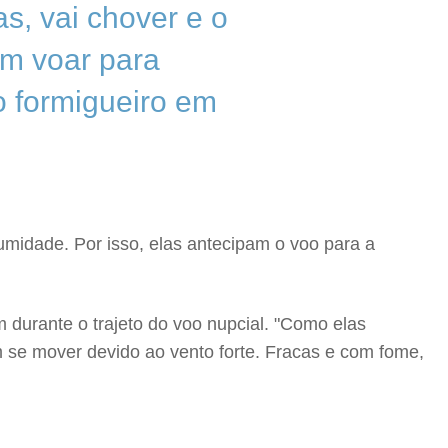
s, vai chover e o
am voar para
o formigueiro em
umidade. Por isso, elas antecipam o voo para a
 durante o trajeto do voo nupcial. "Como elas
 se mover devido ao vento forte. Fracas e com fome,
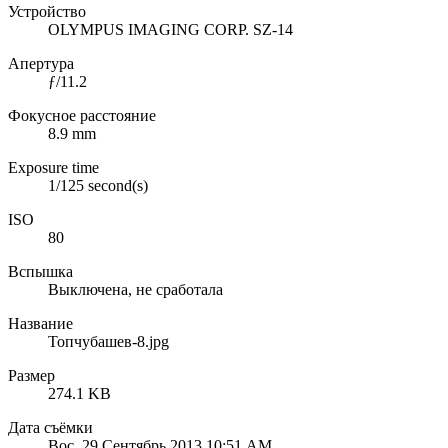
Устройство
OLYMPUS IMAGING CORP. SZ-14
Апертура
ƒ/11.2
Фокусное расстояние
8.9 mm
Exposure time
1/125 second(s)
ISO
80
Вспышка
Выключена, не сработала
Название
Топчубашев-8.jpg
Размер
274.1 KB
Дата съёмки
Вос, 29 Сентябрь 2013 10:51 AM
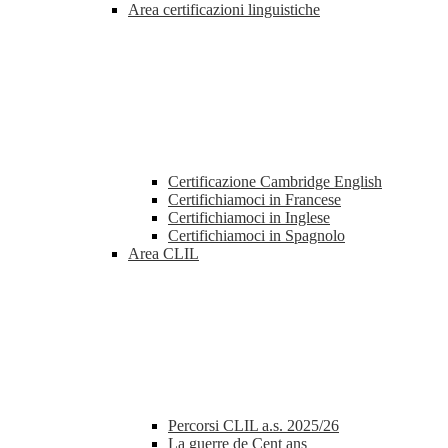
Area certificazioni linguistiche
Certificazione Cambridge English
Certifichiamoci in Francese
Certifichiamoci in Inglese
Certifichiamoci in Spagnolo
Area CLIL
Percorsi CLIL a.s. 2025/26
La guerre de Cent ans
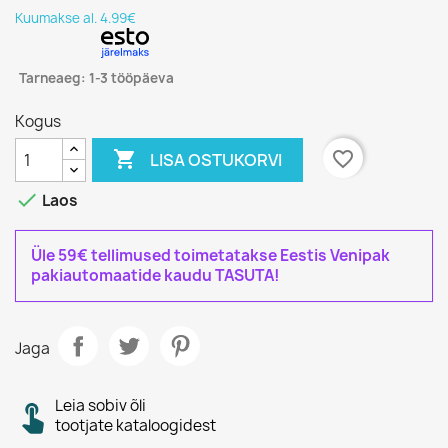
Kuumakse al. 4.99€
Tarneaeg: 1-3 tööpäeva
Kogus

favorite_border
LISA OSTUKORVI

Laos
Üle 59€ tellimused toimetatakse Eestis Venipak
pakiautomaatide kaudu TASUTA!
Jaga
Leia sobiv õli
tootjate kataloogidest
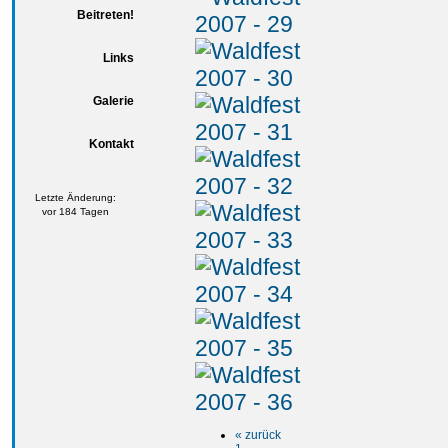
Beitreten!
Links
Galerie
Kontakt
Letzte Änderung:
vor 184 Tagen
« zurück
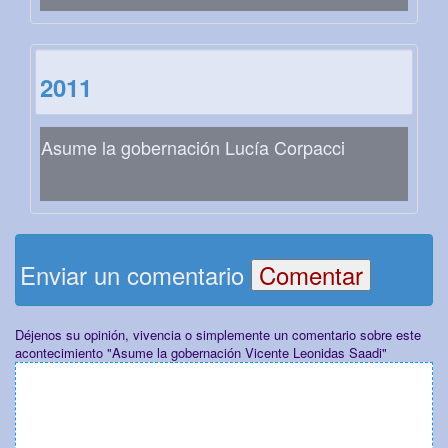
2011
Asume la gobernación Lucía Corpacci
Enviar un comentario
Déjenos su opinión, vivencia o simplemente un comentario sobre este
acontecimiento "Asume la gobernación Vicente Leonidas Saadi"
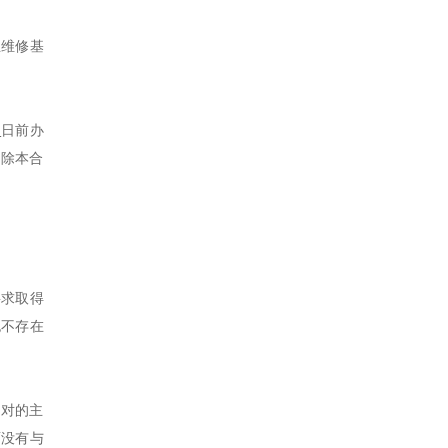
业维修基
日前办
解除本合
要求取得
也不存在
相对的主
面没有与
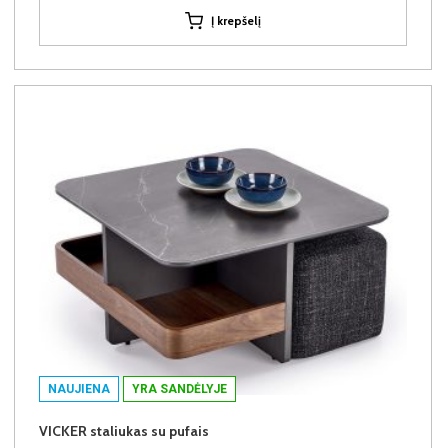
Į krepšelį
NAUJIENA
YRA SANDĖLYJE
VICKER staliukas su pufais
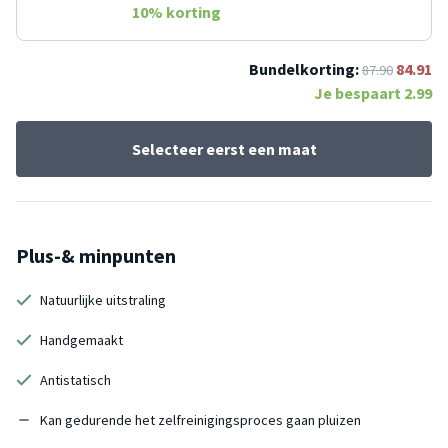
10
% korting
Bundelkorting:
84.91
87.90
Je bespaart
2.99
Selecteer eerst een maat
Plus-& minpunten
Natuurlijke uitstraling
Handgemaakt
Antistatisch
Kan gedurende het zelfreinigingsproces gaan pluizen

◇ ◇ ◇ ◇

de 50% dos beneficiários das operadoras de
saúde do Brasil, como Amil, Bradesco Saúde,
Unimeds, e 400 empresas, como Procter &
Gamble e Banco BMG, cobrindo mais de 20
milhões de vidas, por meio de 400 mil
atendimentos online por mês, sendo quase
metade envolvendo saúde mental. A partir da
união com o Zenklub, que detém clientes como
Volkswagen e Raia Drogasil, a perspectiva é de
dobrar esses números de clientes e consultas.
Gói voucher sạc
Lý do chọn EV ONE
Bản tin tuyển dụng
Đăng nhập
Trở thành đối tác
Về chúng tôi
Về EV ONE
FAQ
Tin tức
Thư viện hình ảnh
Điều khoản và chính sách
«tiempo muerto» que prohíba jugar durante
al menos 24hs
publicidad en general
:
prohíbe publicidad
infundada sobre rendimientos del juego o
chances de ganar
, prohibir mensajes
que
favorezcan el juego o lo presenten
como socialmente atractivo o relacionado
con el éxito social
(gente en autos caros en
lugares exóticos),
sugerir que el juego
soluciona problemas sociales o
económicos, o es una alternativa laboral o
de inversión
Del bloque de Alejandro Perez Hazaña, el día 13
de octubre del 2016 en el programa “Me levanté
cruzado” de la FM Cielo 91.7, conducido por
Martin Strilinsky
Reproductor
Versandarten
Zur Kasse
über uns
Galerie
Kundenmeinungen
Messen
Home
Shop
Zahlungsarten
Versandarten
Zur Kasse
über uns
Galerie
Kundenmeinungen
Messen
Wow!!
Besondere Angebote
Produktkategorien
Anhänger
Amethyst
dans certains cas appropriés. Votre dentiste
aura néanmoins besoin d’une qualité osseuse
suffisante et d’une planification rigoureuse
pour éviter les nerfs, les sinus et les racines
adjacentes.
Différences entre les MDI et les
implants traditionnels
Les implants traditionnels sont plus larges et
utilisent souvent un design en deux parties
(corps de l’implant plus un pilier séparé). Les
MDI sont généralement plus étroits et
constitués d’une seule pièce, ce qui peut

◇ ◇ ◇ ◇

What to produce: Rewrite the lines from the one containing "s, vai chover e o" through the one containing "Kan gedurende het", inclusive, with "Handgemaakt" replaced by "Ambachtelijk" and nothing else changed. Leave the pictures out.

Answer to the exercise:
s, vai chover e o
am voar para
o formigueiro em
umidade. Por isso, elas antecipam o voo para a
 durante o trajeto do voo nupcial. "Como elas
 se mover devido ao vento forte. Fracas e com fome,
Устройство
OLYMPUS IMAGING CORP. SZ-14
Апертура
ƒ/11.2
Фокусное расстояние
8.9 mm
Exposure time
1/125 second(s)
ISO
80
Вспышка
Выключена, не сработала
Название
Топчубашев-8.jpg
Размер
274.1 KB
Дата съёмки
Вос, 29 Сентябрь 2013 10:51 AM
Area certificazioni linguistiche
Certificazione Cambridge English
Certifichiamoci in Francese
Certifichiamoci in Inglese
Certifichiamoci in Spagnolo
Area CLIL
Percorsi CLIL a.s. 2025/26
La guerre de Cent ans
Kuumakse al. 4.99€
Tarneaeg: 1-3 tööpäeva
Kogus

favorite_border
LISA OSTUKORVI

Laos
Üle 59€ tellimused toimetatakse Eestis Venipak
pakiautomaatide kaudu TASUTA!
Jaga
Leia sobiv õli
tootjate kataloogidest
Beitreten!
Links
Galerie
Kontakt
Letzte Änderung:
vor 184 Tagen
« zurück
2011
Asume la gobernación Lucía Corpacci
Enviar un comentario
Déjenos su opinión, vivencia o simplemente un comentario sobre este
acontecimiento "Asume la gobernación Vicente Leonidas Saadi"
业维修基
日前办
解除本合
要求取得
也不存在
相对的主
面没有与
Į krepšelį
NAUJIENA
YRA SANDĖLYJE
VICKER staliukas su pufais
10
% korting
Bundelkorting:
84.91
87.90
Je bespaart
2.99
Selecteer eerst een maat
Plus-& minpunten
Natuurlijke uitstraling
Ambachtelijk
Antistatisch
Kan gedurende het zelfreinigingsproces gaan pluizen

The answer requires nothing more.